Safe Mode and Transaction Pause Pallets

As requested in Parachain Technical Summit - Next Steps - #10 by OliverTY the pallets are effectively feature complete IMHO, but there are a few nice-to-have features that I wanted to get feedback on and implement:

  1. Here is a PR to change the tx-pause interface from “stringy” to concretely typed against RuntimeCall variants that needs review & feedback :pray: : WIP safe mode and tx pause {continued} by NukeManDan · Pull Request #12371 · paritytech/substrate · GitHub

    • Basically:
      pub fn pause_call(
      -			pallet: PalletNameOf<T>,
      -			call: CallNameOf<T>,
      +			call: Box<<T as Config>::RuntimeCall>,
      )
      
    • To ensure that the RuntimeCall type used as a field needed to be set by end users, I wanted to make sure it wasn’t too difficult and that it would prevent “footguns” using that PR’s commit 917961b I have made an MVP demo of using the tx-pause with subxt: GitHub - NukeManDan/pause-subxt: Demo of subxt using the tx-pause pallet. . IMHO it is worth the engineering overhead to reason about this to enable more user friendly UX when submitting tx-pause extrinsics.
  2. A request on the primary PR suggests an in-between set of funcionality: not quite a filter per call specificity of tx-pause and one “big red HALT EVERYTHING button” that safe mode is implied to be. This is for sure something to add… but to what pallet?

    I would suggest making a more variable selection for safe-mode that specified more parameters, perhaps even per-origin details (deposit required, what filter selections are callable, etc.) and leave tx-pause the precision tool to (batch as needed) pause and unpause very specific behavior.

WDYT? @xlc @crystalin I know you were the ones to chime in on github so far, would be happy to continue convo on a PR or here with you and the Polakdot community :grin:

I also wanted to open the floor to discuss these pallets in the context of #xcm , as the “plumbing” that parachains use to handle XCM is directly through call dispatch as it stands now in cumulus/pallets at master · paritytech/cumulus · GitHub that relate to XCM, DMP, and XCMP.

With the ability for a runtime call to filter XCM communication via these pallets, what considerations must chain’s take into account?
(I will use this thread to refine the rust docs on these pallets for would-be users to evaluate their use)

With that context and the request 2 above, at least one variant that makes sense to me in a option to isolate the chain: XCM related dispatches should all be filtered (inbound and outbound interchain), but innerchain traffic would remain unfiltered. This filter seems to make most sense as the “default” option to me as well, presuming that if absolutely required innerchain mishaps that would have been filtered could be cleared up with on-chain governance and runtime upgrades/migrations.

I am not deeply in the weeds here but looking at the attached diff, I think this cannot work. The reason being that a Box<<T as Config>::RuntimeCall> is actually a enum that encodes the call and has to contain the arguments of the dispatchable as well.

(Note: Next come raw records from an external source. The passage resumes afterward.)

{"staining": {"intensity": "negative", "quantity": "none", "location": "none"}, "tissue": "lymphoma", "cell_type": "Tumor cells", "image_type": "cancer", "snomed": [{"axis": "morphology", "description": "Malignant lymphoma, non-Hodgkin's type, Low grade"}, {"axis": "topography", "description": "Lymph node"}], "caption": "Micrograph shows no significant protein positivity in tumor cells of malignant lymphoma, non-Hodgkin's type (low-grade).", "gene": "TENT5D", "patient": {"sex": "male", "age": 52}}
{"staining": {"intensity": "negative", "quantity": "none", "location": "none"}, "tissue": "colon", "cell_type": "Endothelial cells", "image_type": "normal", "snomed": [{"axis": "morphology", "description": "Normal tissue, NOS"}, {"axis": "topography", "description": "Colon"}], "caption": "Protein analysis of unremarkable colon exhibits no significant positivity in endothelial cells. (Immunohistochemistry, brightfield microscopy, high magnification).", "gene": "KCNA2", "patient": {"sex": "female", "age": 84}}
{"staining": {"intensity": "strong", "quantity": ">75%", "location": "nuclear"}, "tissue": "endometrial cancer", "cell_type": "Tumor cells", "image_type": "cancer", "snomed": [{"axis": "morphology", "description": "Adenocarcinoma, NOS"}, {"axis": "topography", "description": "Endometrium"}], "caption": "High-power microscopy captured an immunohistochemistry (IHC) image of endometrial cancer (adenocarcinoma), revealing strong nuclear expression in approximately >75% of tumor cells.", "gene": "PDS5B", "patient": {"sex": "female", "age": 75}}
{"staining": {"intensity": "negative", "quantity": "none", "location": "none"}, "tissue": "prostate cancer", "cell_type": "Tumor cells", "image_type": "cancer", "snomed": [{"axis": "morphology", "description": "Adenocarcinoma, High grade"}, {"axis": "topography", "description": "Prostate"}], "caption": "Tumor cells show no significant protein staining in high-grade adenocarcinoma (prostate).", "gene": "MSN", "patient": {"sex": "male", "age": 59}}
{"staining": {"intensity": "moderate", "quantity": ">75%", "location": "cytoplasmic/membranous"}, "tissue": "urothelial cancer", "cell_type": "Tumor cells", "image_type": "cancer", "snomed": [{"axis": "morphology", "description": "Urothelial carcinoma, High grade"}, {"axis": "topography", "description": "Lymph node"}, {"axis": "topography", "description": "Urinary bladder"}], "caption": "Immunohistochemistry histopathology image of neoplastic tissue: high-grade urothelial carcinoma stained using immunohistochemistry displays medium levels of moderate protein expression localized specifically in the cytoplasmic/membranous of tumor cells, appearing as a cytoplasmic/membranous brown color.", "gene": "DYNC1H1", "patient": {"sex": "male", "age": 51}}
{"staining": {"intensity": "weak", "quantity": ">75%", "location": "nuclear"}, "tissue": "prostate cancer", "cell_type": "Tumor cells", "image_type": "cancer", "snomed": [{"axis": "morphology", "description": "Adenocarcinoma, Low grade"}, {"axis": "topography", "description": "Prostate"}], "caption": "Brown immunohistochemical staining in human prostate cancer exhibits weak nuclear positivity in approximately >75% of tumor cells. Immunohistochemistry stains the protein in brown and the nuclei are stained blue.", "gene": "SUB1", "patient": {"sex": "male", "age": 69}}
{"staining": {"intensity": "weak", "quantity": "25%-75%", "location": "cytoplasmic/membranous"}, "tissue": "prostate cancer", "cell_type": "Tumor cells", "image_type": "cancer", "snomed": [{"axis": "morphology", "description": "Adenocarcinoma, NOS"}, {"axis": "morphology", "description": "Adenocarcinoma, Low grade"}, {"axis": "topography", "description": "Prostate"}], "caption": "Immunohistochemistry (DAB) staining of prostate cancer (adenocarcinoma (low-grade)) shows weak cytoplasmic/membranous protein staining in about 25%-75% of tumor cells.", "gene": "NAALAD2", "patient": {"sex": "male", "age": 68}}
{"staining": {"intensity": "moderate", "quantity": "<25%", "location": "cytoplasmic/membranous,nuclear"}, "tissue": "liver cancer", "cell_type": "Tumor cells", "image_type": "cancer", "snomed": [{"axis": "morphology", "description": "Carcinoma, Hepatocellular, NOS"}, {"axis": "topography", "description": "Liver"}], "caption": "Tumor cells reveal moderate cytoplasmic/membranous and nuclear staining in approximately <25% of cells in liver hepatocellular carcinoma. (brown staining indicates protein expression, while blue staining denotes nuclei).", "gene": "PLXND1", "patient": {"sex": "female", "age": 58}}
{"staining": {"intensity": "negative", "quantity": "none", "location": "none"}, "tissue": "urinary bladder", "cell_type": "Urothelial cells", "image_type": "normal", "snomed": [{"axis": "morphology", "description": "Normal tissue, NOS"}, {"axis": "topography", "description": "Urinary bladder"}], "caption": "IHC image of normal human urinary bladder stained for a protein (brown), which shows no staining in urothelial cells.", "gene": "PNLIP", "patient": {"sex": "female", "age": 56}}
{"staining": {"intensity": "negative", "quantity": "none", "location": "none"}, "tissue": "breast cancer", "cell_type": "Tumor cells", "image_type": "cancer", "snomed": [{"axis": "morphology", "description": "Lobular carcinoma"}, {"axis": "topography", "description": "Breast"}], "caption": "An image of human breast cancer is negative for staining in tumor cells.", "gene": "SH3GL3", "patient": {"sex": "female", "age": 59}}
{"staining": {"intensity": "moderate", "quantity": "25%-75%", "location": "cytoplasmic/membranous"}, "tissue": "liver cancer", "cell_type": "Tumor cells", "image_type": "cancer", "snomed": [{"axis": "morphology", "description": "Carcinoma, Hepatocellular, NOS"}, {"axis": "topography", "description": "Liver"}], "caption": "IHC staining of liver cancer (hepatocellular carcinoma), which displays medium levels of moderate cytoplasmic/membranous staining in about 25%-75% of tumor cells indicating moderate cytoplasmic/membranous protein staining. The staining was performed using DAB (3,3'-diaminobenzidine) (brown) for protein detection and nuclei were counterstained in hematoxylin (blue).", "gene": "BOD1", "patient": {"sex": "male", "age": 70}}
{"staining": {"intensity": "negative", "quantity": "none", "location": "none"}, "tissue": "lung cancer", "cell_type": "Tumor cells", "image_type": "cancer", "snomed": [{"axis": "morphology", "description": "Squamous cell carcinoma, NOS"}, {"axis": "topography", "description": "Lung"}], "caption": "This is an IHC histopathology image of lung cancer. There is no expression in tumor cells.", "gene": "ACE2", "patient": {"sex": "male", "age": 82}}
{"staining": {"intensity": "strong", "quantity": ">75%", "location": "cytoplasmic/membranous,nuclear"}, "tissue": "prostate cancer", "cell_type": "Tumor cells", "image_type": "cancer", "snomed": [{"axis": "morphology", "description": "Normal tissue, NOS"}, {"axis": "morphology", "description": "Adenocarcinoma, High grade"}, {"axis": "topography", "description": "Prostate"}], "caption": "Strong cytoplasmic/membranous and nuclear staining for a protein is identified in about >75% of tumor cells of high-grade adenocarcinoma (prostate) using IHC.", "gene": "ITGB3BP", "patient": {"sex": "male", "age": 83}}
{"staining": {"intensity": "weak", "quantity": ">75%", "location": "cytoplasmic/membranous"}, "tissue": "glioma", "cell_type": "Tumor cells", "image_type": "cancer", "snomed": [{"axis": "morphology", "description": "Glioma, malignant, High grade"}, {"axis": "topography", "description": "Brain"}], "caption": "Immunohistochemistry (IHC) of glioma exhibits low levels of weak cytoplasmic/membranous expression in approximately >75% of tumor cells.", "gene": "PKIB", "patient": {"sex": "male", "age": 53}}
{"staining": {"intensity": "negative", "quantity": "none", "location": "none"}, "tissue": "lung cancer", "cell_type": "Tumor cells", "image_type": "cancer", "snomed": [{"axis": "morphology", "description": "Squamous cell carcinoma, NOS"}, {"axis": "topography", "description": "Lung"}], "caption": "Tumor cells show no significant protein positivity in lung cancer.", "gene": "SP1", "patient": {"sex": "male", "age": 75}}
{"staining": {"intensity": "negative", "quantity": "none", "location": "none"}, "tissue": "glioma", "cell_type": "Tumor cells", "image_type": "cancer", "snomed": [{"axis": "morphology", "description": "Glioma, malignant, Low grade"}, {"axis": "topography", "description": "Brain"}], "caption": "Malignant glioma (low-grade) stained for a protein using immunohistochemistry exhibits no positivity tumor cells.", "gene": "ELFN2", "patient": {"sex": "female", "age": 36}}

If you match against this Box<<T as Config>::RuntimeCall>, then it is wrong because you will only filter out a call with specific arguments.

If you take this call, then get the pallet name and call name from it, it would work, but then you are encoding the rest of the call (dispatch arguments for no reason).

All in all, while this can work too, I think just passing in the pallet and call name is an easier approach. Also makes the traceability of this extrinsic in events orders of magnitude easier, not needing to match indices to pallets and calls anymore.

this is how we go about applying the filer to calls, inspired by the proxy pallet methods and functionality. and here we can parse out names from runtime calls that are valid members of the enum, checking statically for build time of the node and subxt-like type checked ways to build extrinsics. Plus at runtime we check the extrinsic data as well.

Not sure what you mean here :sweat_smile: this event is the same using that helper fn from before to extract names… am I missing something?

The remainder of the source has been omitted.